The object ttt maintains a list of cells played so far in ttt.played and sends them to the server, so the server can return a new number excluding the ones that were already played. If an error occurs, the server will respond with output like:

ttt.serverPlay({"error": "Error description here"});

As you can see, the callback in JSONP has to be a publicly and globally available function, not necessarily a global, but it can be a method of a global object. If there are no errors, the server will respond with a method call like:

ttt.serverPlay(3);

Here 3 means that cell number 3 is the server’s random choice. In this case the data is so simple that we don’t even need the JSON format; a single value is all it takes.

Frames and Image Beacons

An alternative way to do remote scripting is to use frames. With Javascript you can create an iframe and change its src URL. The new URL can contain data and function calls that update the caller—the parent page outside the iframe.
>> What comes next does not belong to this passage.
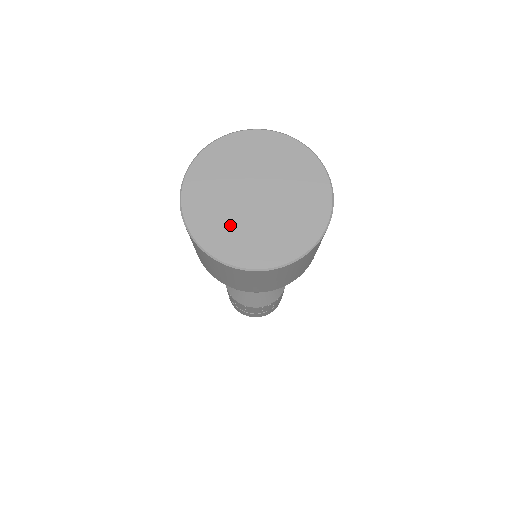
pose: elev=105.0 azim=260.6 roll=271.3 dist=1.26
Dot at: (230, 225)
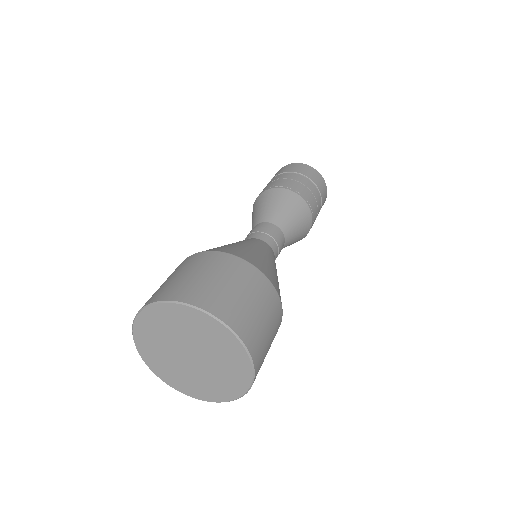
Dot at: (170, 365)
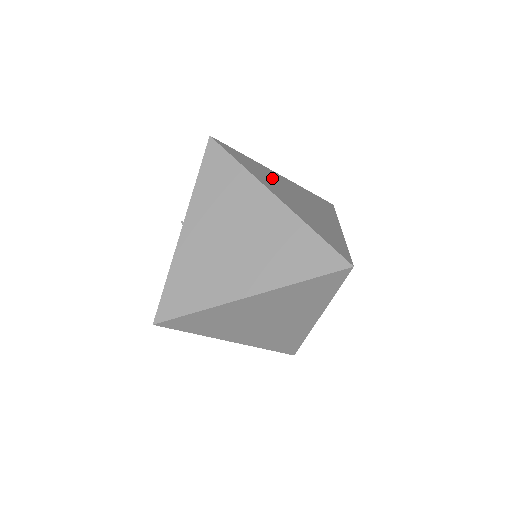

The simplest form of remote scripting is when all you need to do is to send data to the server, and you’re not expecting a response. In those cases you can create a new image and point its src to the script on the server:

new Image().src = "http://example.org/some/page.php";

This pattern is called an image beacon and is useful when you want to send data to be logged by the server, for example for collecting visitor statistics. Because you have no use for a response of such a beacon, a common practice (but an antipattern) is to have the server respond with a 1×1 GIF image. A better option will be to respond with a “204 No Content” HTTP response. This means that only a header and no response body is sent back to the client.